**Items listed in a dataset:**
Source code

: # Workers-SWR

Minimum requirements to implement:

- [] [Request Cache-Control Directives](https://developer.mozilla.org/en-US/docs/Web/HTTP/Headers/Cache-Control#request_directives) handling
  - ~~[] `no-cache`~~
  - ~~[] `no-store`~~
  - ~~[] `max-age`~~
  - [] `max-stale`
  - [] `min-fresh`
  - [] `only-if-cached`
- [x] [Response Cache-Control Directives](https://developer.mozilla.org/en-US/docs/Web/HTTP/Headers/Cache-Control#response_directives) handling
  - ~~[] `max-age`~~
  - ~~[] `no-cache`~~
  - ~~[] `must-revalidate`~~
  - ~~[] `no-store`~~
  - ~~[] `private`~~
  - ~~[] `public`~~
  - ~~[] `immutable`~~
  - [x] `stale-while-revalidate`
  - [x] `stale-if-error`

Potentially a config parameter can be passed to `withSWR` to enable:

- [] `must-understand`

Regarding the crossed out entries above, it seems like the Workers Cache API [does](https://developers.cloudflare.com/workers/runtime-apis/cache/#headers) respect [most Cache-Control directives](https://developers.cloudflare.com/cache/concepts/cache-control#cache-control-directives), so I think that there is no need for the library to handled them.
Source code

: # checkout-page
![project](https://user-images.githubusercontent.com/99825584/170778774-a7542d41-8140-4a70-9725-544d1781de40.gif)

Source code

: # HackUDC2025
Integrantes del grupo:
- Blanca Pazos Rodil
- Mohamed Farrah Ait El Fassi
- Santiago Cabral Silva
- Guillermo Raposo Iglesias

**What you need to do:** Write all of the records out exactly, including every line.

**Result of this task:**
Source code

: # Workers-SWR

Minimum requirements to implement:

- [] [Request Cache-Control Directives](https://developer.mozilla.org/en-US/docs/Web/HTTP/Headers/Cache-Control#request_directives) handling
  - ~~[] `no-cache`~~
  - ~~[] `no-store`~~
  - ~~[] `max-age`~~
  - [] `max-stale`
  - [] `min-fresh`
  - [] `only-if-cached`
- [x] [Response Cache-Control Directives](https://developer.mozilla.org/en-US/docs/Web/HTTP/Headers/Cache-Control#response_directives) handling
  - ~~[] `max-age`~~
  - ~~[] `no-cache`~~
  - ~~[] `must-revalidate`~~
  - ~~[] `no-store`~~
  - ~~[] `private`~~
  - ~~[] `public`~~
  - ~~[] `immutable`~~
  - [x] `stale-while-revalidate`
  - [x] `stale-if-error`

Potentially a config parameter can be passed to `withSWR` to enable:

- [] `must-understand`

Regarding the crossed out entries above, it seems like the Workers Cache API [does](https://developers.cloudflare.com/workers/runtime-apis/cache/#headers) respect [most Cache-Control directives](https://developers.cloudflare.com/cache/concepts/cache-control#cache-control-directives), so I think that there is no need for the library to handled them.
Source code

: # checkout-page
![project](https://user-images.githubusercontent.com/99825584/170778774-a7542d41-8140-4a70-9725-544d1781de40.gif)

Source code

: # HackUDC2025
Integrantes del grupo:
- Blanca Pazos Rodil
- Mohamed Farrah Ait El Fassi
- Santiago Cabral Silva
- Guillermo Raposo Iglesias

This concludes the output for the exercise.